Profile Picture for Alan Levine aka CogDog
An early 90s builder of the web and blogging Alan Levine barks at CogDogBlog.com on web storytelling (#ds106 #4life), photography, bending WordPress, and serendipity in the infinite internet river. He thinks it's weird to write about himself in the third person.

Comments

  1. So that’s what you look like ;-) … I’ll have to watch this tomorrow. Ittleson always has the best stuff and Casey is always so silky smooth.

  2. This is really interesting, some good points made, i liked the fact that there was the corporate and the campus perspective there. Though more of an academic perspective could have also been interesting, and actually having the camus and corportate people talking to eachother……
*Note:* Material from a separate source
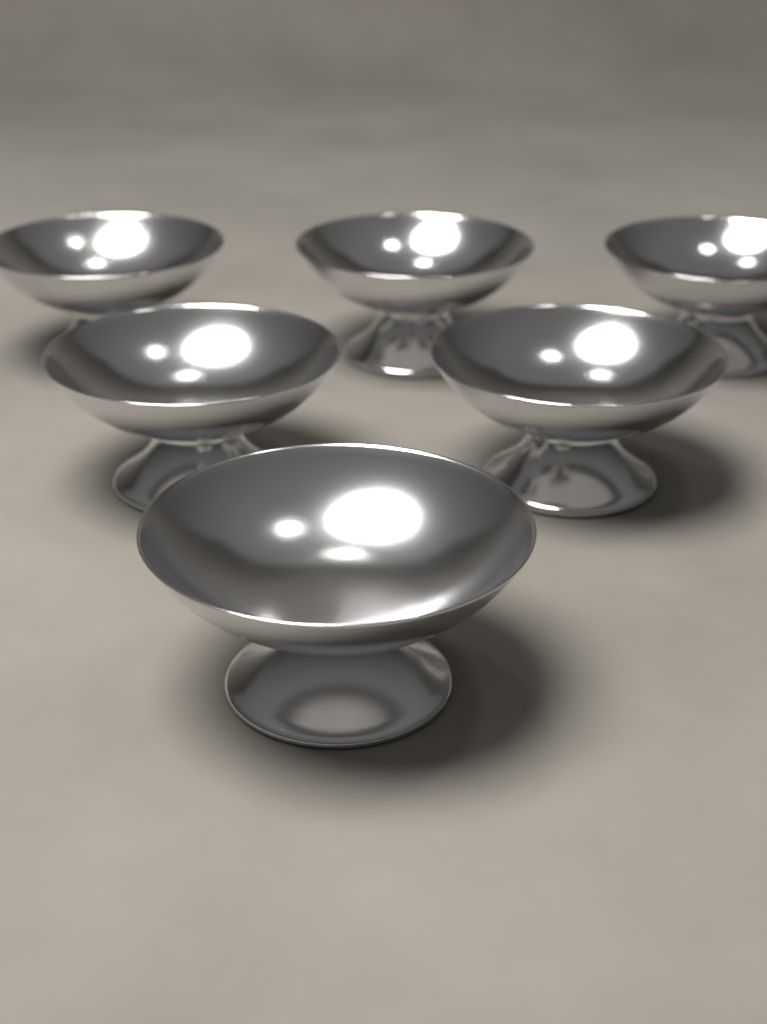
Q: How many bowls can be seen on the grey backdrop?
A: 6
    I quoted some of your Second life responses around the office after i watched it, as i agree that some people are jumping into Second life without really thinking about it first, and in an academic world, using a technology because its there just doesn’t work. There needs to be a purpose.
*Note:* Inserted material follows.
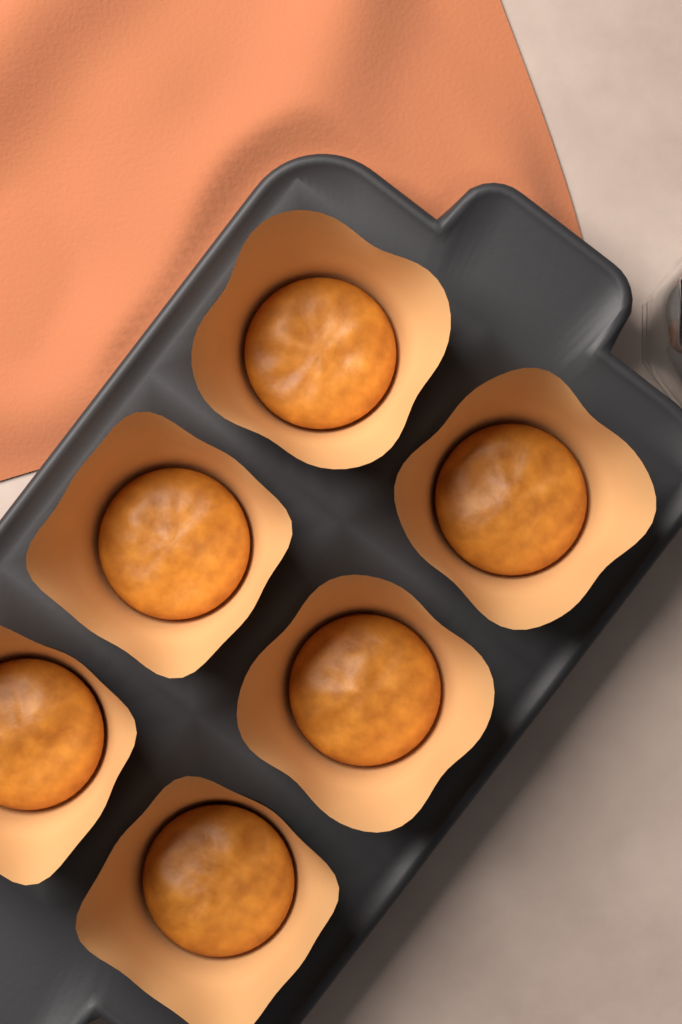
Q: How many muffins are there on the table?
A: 6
    Second life has powerful potential, but i believe it needs to be thought about when integrated into the classroom.

    I have only briefly used Second life (my home machine just doesn’t hack it, and time is always an issue :-)), are there any updates on accessibility, i was reading an article from november last year, where at the time SL was not accessible to blind users, is this still the case? does anyone know?

    Here in the UK, SL is getting greater and greater prominance, a year ago you didn’t hear mention of it in the HE sector, now it crops up at most conferences and events, it will be interesting to see how it grows.

    I’ve heard peoples concerns about it being a fad, and not lasting, for me its too early to make that prediction.

    Anyway, an interesting show.

  3. Hi Nick,

    Yes, I thought at first I’d be going head to head with the Microsoft and Bb dudes, but they kept us at a safe distance ;-) Actually they were quite nice people. And really the focus on the show seems to be more on campus administrators; there could have been a third/fourth episode on pedagogy.

    And wow, did the 45 minutes or so go quckly! I dont even remember what I said any more and am not sure I want to listen ;-)

    The thing about Second Life is… well there is *something* there, and in the early 1990s no one was really seeing the web as more than a curiosity. But I dont think they are on the same path- the web is, has, will be universal; it can be used for such a wide range of purposes at a low threshold of entry, while SL is not likely, IMHO< to be something that expands to reach as wide in breadth. So it is not for everything, everybody, and is not a "3D Course Management System" (that thought is goofy and scary). Anyhow, it is in this early experimentation stage, and we are starting to see glimmers of uses that take advantage of its capabilities, rather than strapping it onto an exisiting mode of use. And yes, the UK scene in SL is very active and exciting, and for that matter, I am excited that there is a good deal of international action. It's somewhere between a "fad" and "the greatest thing since ________" and may move in either direction on the continuum; but its way too early to judge it by its flaws, bizarre non educational uses. Time to be "Being There!" cheers (do you miss NZ at all?) Alan

  4. This has been in an open tab for over a week while I was travelling and I finally got a chance to view it today. Good job Alan! I loved the line “why do buildings in 2nd life have roofs? it doesn’t rain!” Casey Greene does a great job as facilitator, and it was really interesting to hear from some of your academic co-panelists; both Sandra and Gil made some great points.

  5. Alan,
    You worry too much…
    Your point about Web 2.0 not being just one monolithic “product” was important. You also made the very intelligent point that maybe we need to do a lot more integrating with the wave of technology already available out there. That’s certainly been an important concept for me in leading my organization down the web 2.0 pathway. So much is available –for free! A little innovation, vision, and creatiity goes a long way right now.

    It’s at least as difficult to grasp the radical aspects of web 2.0 technologies as it is to conceive of building a building without a roof–whether it needs one or not.